Monday, April 18, 2005

Some Whitman for Recovery

When I am in recovery from illness, in this case complications of a blood disorder plus a sinus infection thrown in for extra humility, I feel dulled in the brain and in the senses. I look for something to bring me back to life; something that encourages me to restart my five senses and engage as fully as possible in my environment. Poetry is frequently the fuel that gets me started.

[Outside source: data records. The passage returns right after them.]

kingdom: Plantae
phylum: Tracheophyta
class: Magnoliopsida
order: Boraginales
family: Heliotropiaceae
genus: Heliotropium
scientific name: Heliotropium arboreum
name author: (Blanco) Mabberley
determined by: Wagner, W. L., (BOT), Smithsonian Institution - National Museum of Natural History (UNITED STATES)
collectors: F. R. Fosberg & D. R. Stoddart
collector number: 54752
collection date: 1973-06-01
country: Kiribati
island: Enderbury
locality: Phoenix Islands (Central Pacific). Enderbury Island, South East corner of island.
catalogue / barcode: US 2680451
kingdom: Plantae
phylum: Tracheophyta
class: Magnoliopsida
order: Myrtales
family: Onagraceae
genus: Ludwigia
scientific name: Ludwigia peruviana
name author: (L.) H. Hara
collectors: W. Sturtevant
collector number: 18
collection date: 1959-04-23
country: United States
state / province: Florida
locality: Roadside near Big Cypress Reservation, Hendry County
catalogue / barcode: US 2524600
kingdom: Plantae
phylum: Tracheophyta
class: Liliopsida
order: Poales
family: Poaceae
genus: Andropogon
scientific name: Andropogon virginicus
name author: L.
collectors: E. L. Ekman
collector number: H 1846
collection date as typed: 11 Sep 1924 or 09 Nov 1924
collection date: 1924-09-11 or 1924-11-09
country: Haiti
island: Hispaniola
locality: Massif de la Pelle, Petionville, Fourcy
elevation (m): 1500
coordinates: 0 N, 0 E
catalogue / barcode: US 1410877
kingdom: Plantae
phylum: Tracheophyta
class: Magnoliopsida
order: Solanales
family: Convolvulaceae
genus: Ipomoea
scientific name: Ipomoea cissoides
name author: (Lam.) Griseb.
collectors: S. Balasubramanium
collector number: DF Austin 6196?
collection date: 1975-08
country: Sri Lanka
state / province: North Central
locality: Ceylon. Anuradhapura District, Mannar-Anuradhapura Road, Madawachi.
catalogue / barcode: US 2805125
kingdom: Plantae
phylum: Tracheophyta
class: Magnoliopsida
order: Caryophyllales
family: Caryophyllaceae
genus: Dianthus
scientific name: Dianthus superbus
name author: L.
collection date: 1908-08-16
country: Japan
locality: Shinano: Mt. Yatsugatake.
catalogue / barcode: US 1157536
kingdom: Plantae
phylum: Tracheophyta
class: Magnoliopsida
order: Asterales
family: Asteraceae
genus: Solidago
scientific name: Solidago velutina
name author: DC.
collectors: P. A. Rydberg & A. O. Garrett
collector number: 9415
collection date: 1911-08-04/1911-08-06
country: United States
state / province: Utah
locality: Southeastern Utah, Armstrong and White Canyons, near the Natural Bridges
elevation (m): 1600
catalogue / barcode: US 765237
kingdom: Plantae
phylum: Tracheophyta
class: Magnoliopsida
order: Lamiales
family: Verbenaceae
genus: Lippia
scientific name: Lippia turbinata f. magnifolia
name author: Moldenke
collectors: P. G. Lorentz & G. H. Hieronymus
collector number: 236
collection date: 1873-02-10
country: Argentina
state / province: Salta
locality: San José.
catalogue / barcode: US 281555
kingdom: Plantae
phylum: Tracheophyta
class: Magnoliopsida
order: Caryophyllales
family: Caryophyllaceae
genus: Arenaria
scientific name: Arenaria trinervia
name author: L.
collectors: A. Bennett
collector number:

In a wonderful collection called "A Book of Luminous Things" edited by Czeslaw Milosz, I found this poem by Walt Whitman. Although I am usually attracted to poetry that is postmodern and that struggles with definitions of reality and form, I find this poem to be a refreshing alternative. Described by Milosz as "a programmatic and unfinished poem," it asserts that our senses are indeed a trustworthy path to experiencing that which is real. I find it optimistic and very human. Just what I need right now.

Enjoy!


I AM THE POET

I am the poet of reality
I say the earth is not an echo
Nor man an apparition;
But that all the things seen are real.
I have split the earth and the hard coal and rocks and the solid bed
of the sea
And went down to reconnoitre there a long time,
And bring back a report,
And I understand that those are positive and dense every one
And that what they seem to the child they are
[And that the world is not joke,
Nor any part of it a sham].

Walt Whitman

1 comment:

Adrian Neibauer said...

All things relate to Walt Whitman. We are all singing songs of ourselves and living in the beauty of life.